Chapeau! – fürs Velodach
Wer mit dem Velo oder zu Fuss unterwegs ist, kann über velodach.ch gratis bei anderen Mitgliedern dieses Netzwerks übernachten. Dies schont das Portemonnaie genauso wie die Umwelt – und beschert einem interessante Begegnungen und Gespräche.

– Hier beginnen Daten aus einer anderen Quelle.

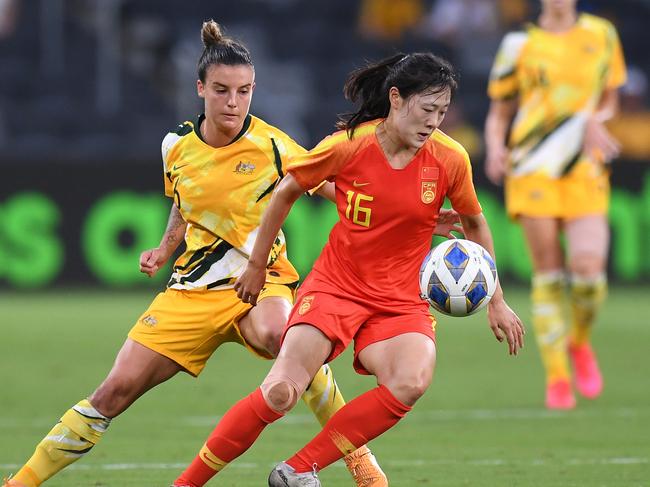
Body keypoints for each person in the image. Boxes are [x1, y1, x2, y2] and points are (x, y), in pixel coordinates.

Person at [3, 20, 396, 487]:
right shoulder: (176, 147)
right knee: (113, 392)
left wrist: (403, 215)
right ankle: (21, 482)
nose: (234, 102)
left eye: (244, 91)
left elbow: (335, 188)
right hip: (192, 290)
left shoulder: (274, 145)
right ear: (200, 89)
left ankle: (360, 462)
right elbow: (182, 204)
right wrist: (165, 247)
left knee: (283, 337)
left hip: (261, 279)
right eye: (223, 90)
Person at [172, 52, 524, 487]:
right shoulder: (349, 144)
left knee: (410, 381)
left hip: (399, 298)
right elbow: (285, 193)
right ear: (395, 99)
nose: (435, 121)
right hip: (337, 286)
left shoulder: (450, 158)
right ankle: (185, 484)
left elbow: (474, 222)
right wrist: (258, 266)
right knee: (281, 391)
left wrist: (497, 300)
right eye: (427, 109)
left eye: (443, 112)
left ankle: (297, 470)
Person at [484, 0, 627, 409]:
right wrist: (496, 146)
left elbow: (611, 98)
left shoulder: (602, 34)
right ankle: (558, 375)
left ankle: (579, 342)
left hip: (584, 166)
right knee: (548, 272)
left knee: (588, 270)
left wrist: (596, 119)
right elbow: (500, 112)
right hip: (532, 166)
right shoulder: (518, 44)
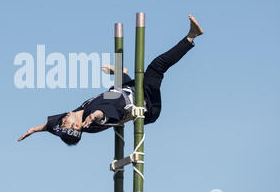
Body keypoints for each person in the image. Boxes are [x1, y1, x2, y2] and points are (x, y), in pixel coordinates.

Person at [18, 14, 204, 146]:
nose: (63, 118)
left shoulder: (75, 114)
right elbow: (102, 113)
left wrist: (34, 130)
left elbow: (52, 125)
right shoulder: (92, 118)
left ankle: (119, 72)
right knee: (157, 66)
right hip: (146, 102)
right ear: (76, 126)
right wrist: (94, 116)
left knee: (113, 89)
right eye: (66, 122)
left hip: (125, 90)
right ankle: (191, 36)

Schon mehr als dreissig Jahre lang vermittelt die Plattform velodach.ch Menschen, die unmotorisiert reisen, gratis Übernachtungen in Privatunterkünften. Den Service in Anspruch nehmen dürfen alle, die auch bereit sind, als Gastgeber zu wirken und ihrerseits Reisende bei sich aufzunehmen. Ins Leben gerufen wurde das Projekt 1991, ursprünglich war es in erster Linie für Velofahrerinnen und Velofahrer gedacht. Inzwischen können auch Wanderer, Rollschuhfahrerinnen und Kanufahrer teilnehmen – alle, die «aus eigener Kraft unterwegs sind», wie es Velodach-Leiter Twan Boonstoppel formuliert. «Übernachtungsverzeichnis für langsam Reisende» heisst es auf der neuen Website, die seit kurzem online ist.
Entstanden ist die Idee nach dem Vorbild der deutschen Plattform «Dachgeber», die bereits seit 1987 existiert und inzwischen mehr als 3600 Adressen in seiner Kartei hat. Bei Velodach sind es knapp 500, der Grossteil davon in der Schweiz – wobei auch einige Unterkünfte in Österreich und Deutschland dabei sind, sogar zwei in Holland.

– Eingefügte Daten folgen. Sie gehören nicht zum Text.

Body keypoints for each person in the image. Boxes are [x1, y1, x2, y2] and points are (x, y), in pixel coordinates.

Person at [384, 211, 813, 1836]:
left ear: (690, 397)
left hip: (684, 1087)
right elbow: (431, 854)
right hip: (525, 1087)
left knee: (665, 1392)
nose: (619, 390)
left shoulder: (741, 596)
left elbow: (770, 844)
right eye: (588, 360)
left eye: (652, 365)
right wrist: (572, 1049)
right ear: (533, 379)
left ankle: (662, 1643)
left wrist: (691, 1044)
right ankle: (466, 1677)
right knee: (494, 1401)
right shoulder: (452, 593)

«Anfang der 90er Jahre war das etwas ganz Neues», erinnert sich Boonstoppel. «Da gab es noch keine internationalen Plattformen wie Warm Showers oder Couchsurfing.» Boonstoppel hat Velodach 2018 übernommen und kann seither jedes Jahr einen kleinen Mitgliederzuwachs verzeichnen. «Es ist ein Selbstläufer und wird vor allem über Mund-zu-Mund-Propaganda bekannt.» Beliebt ist Velodach bei ganz verschiedenen Menschen: Studierende oder andere, die nicht viel Geld für Hotelübernachtungen haben, nutzen die Plattform genauso wie ältere Menschen, die gerne Gäste bei sich haben.
«In meiner Jugend war ich viel mit dem Velo unterwegs – da habe ich oft Bauern gefragt, ob ich bei ihnen auf dem Feld oder in der Scheune übernachten könne», sagt Boonstoppel. Aus eigener Erfahrung weiss er, wie bereichernd diese kurzen Begegnungen sein können: «Da man nur schon durchs Interesse am Velofahren oder Wandern Gemeinsamkeiten hat, ergeben sich immer interessante Gespräche.» Probleme mit unangenehmen Gästen treten höchst selten auf.
Die Funktionsweise der Plattform ist äussert simpel: Wer den kleinen Mitgliederbeitrag von 20 Franken pro Jahr bezahlt, bekommt Zugang zur Adresskartei. Eine passende Unterkunft kann entweder durch Klick auf die Übersichts-Landkarte gefunden werden oder über die Suchfunktion in der Datenbank, in der alle Gastgeber-Profile ersichtlich sind. Die Kontaktaufnahme erfolgt bilateral, und natürlich hat man als registrierter Gastgeber auch die Möglichkeit, Nein zu sagen, wenn man am entsprechenden Tag keine Zeit oder keine Lust auf Gäste hat. Es soll ja kein Zwang sein, sondern eine Bereicherung.
Wir ziehen den Hut vor der Initiative, die sich bereits seit mehr als 30 Jahren hält und nicht nur Portemonnaie und Umwelt schont, sondern auch etwas Entschleunigung in unsere schnelllebige Zeit bringt – und nicht zuletzt einen Beitrag zu einem aktiveren Sozialleben leistet, indem es Menschen in einem entspannten, freundlichen Ambiente zusammenbringt.